FLASH CRASH
A TRADING SAVANT, A GLOBAL MANHUNT, AND THE MOST MYSTERIOUS MARKET CRASH IN HISTORY
LIAM VAUGHAN
Wm Collins, 272pp, £20, ebook £9.99
From his bedroom in his parents’ modest house near Heathrow, Navinder Sarao, a 42-year-old stock trader, made tens of millions of dollars trading stocks – and was implicated in causing the ‘flash crash’ of 2010 when the US stock markets lost almost $1 trillion in value in a matter of minutes. He was, said Phillip Delves Broughton in the Telegraph, ‘the face of a revolution in stock trading’.
Liam Vaughan’s account of Sarao, his arrest in 2015 after a long international hunt and his part in the ‘flash crash’ was widely praised by reviewers.

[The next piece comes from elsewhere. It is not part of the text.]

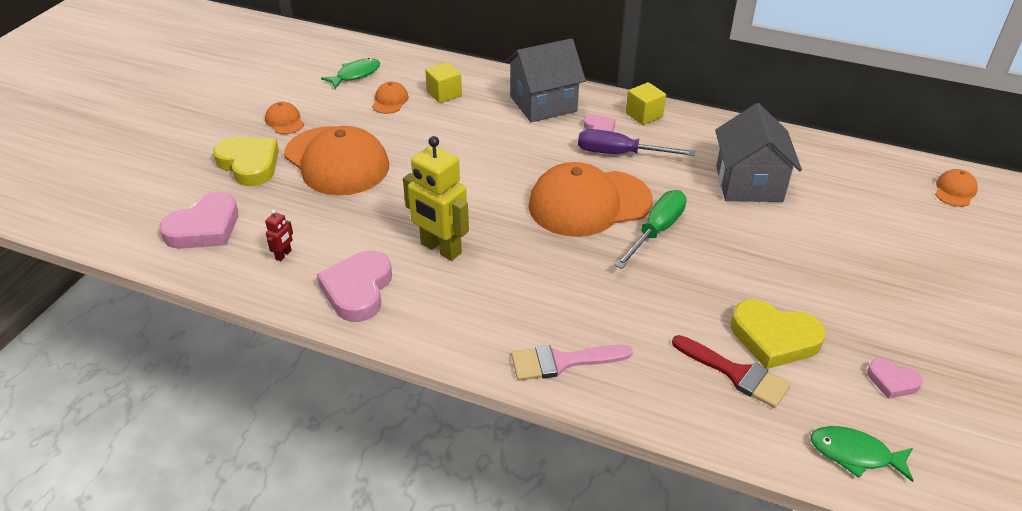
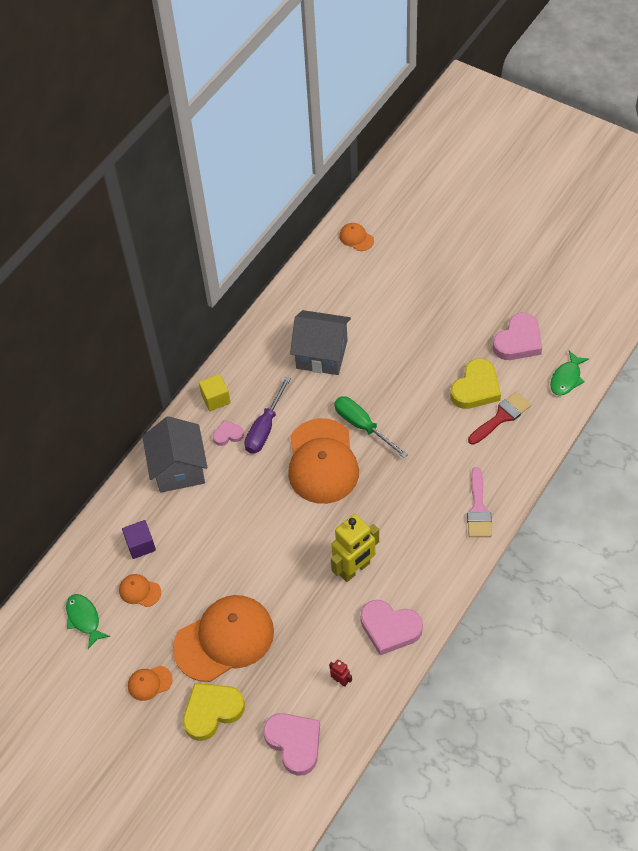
camera: 75 degrees left, 15 degrees up
yellow cube [425,62,462,103] -> purple cube [122,520,156,559]
pink heart [867,358,923,399] -> pink heart [493,313,542,360], size x1.86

Many were impressed by how Vaughan teased out the many complicated moral questions around Sarao’s actions, and his interesting personality traits. Delves Broughton wrote: ‘He displayed a rare combination of high intelligence and extreme emotional control. “You’ve got to make your mind strong,” he told a friend. “Make your self-esteem high. Make yourself feel like you’re deserving of the money!”’
John Arlidge in the Sunday Times was impressed by the way Vaughan ‘makes you sympathise with a trader who on a good day clears £700,000 – almost 30 times more than the average Briton makes in a year. That’s because it turns out that Nav is not your typical vulgar show-me-themoney trader. Quite the opposite. He has no interest in getting filthy rich to lavish gifts on himself or others. ‘Material stuff is pointless,’ he says.
In the Spectator, Jay Elwes was also gripped by ‘an extremely well-researched and clearly written book which is also a reminder of the sheer oddity of the world of cuttingedge finance’. Sarao ‘disrupted some of the biggest, wealthiest and best politically connected financiers in the world, some of whom he regarded as cheats’. Elwes concluded that the reader couldn’t help but end up with some admiration for how Sarao ‘out-cheated the cheats’.